**WHAT THE EXERCISE ASKS**:
For each statement, say yes or no based on the passage below on transfer learning and multimodal fusion, and quote the exact words that decide it. (a) The C3D and I3D networks are fine-tuned with 32 subsampled frames. (b) This research combines its features using early fusion. (c) Late fusion keeps every low-level interaction between modalities.

Transfer learning is a transformation process of any learned knowledge from one or more source domains to a target domain so that the target can enhance its prediction capability to solve the similar problems [53, 57]. Transfer learning is a proven technology in visual information processing [17, 22, 51] that helps to boost the system performance when there is only a small number of labeled training dataset. The studies in [6, 12, 30, 42, 43, 63] show versatile use of transfer learning in the diversified acoustic environment. To overcome the lack of data problem we also adopt the transfer learning from some well-known deep neural networks for music and video classification. We first load the pre-trained weights and then fine-tune the source neural network to make it be adapted to our music video dataset. After then, the learned features of each unimodal emotion classification are extracted for the final multimodal decision. In this research two pre-trained video networks, namely, C3D trained on sport-1 M dataset [25] and I3D trained on RGB ImageNet [10] and kinetic dataset [26], are used. The C3D and I3D networks are fine-tuned with subsampled 32 frames that our GPU server can cope with. A pre-trained 2D Music CNN [14] trained with a Million song dataset [35] is adopted as a music emotion classifier. We also fine-tune this audio network to generalize the network capability for music emotion classification. A little variation is made on original pre-trained networks for music video emotion classification, which is described in Section 3.3 and 3.4.

Decision-level feature fusion

Multimodal fusion is the process of integrating information from multiple sources for classification or regression tasks. There have been three information fusion methods including early, late and hybrid fusion. As in [11, 41, 69], the multimodal fusion provides the benefits of robustness, complementary information gain and functional continuity of system even in the failure of one or more modalities. Early (or feature-level) fusion integrates low-level features from each modality by correlation, which potentially accomplishes better task, but has difficulty in temporal synchronization among various input sources. The late (or decision-level) fusion obtains unimodal decision values and integrates them to obtain the final decision. Although the late fusion ignores some low-level interactions between modality, it allows easy training with more flexibility, and simplicity to make predictions when one or more of modalities are missing. The hybrid (or mid-level) fusion attempts to exploits the advantages of both early and late fusion in a common framework. In this research, we exploit the late fusion, in which the highest level pre-trained features are combined to make a final decision by a SoftMax layer. The reason why we cannot use the early fusion is that the data scarcity made us use the transfer learning method where it should keep consistent the original structure of pre-trained audio and video network. Note that each of the pre-trained networks does not allow any low-level information fusion facility because each neural network is designed for its particular task so that the input and the low-level structure cannot be modified during transfer learning. Hence, we concatenate the learned features of each unimodal network for separate music and video emotion decisions and make a final decision by a SoftMax layer.

**STORED DATA**:
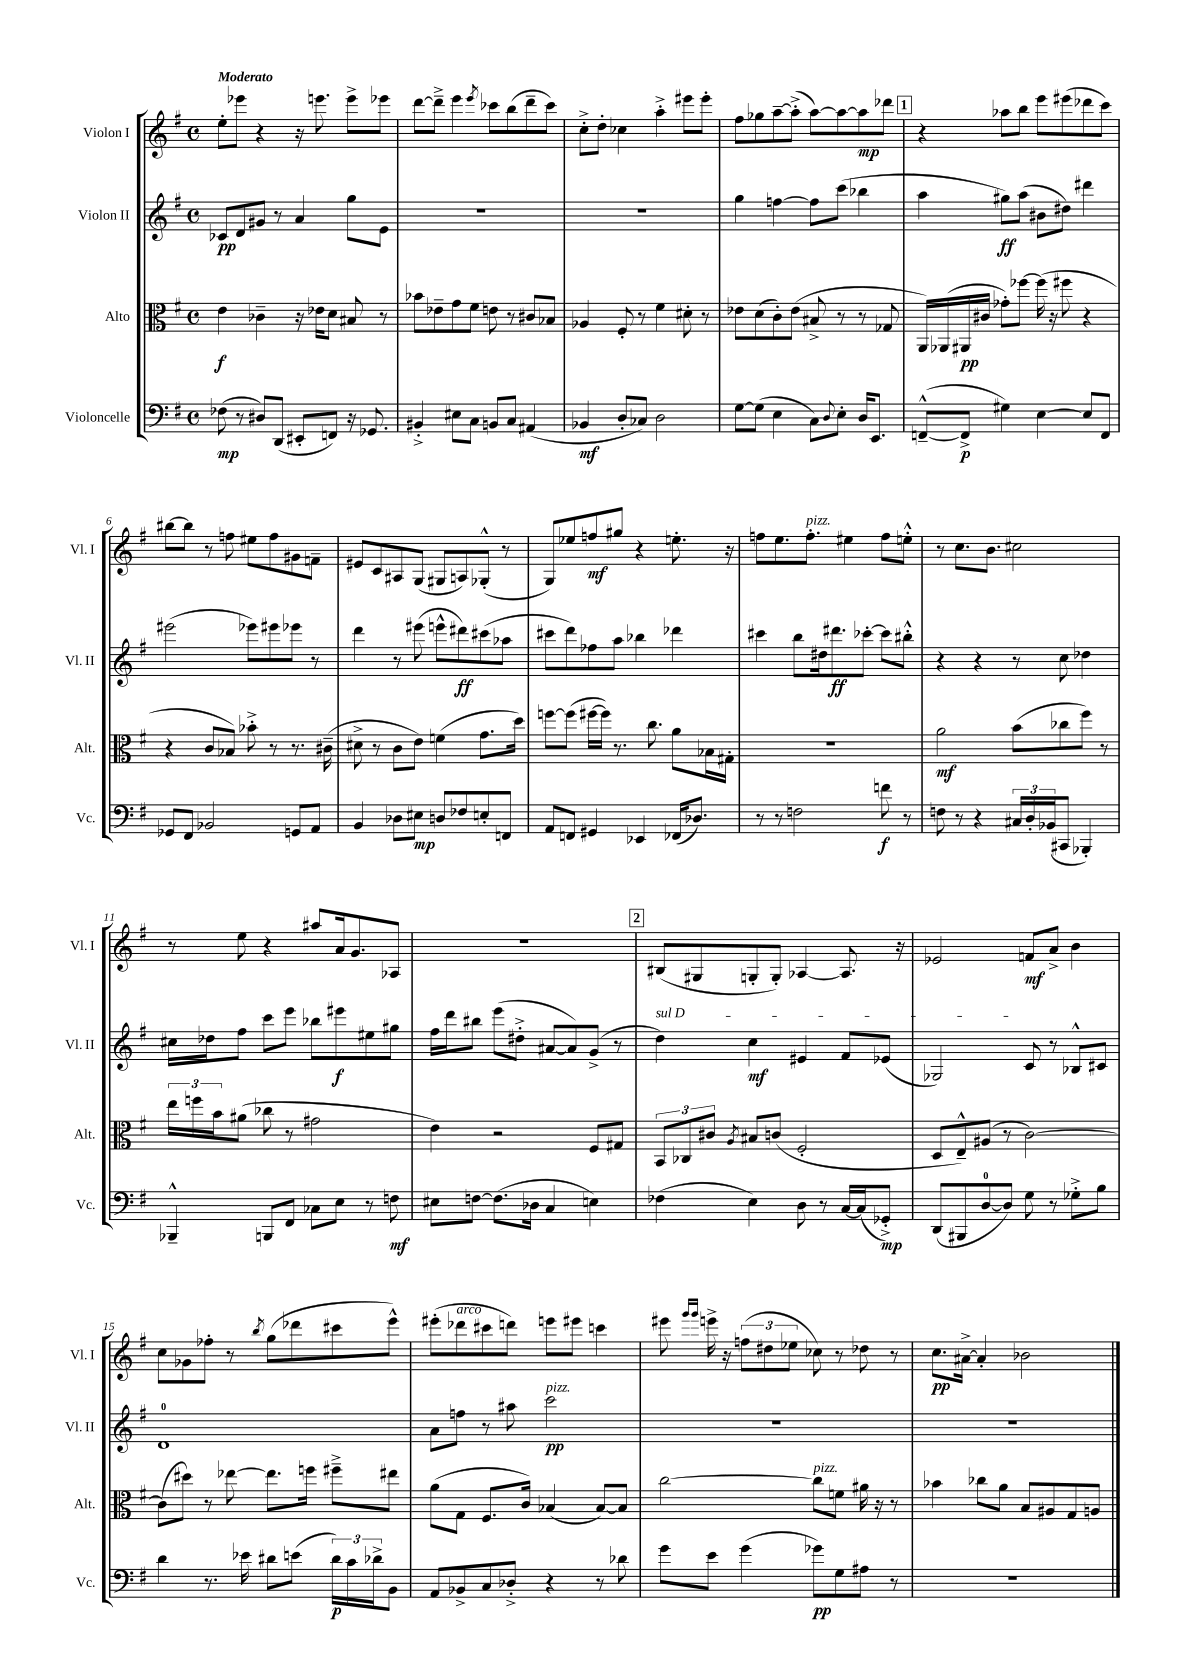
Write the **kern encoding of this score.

**SOLVED PROBLEM**:
(a) Yes: "The C3D and I3D networks are fine-tuned with subsampled 32 frames that our GPU server can cope with."
(b) No: "In this research, we exploit the late fusion"
(c) No: "the late fusion ignores some low-level interactions between modality"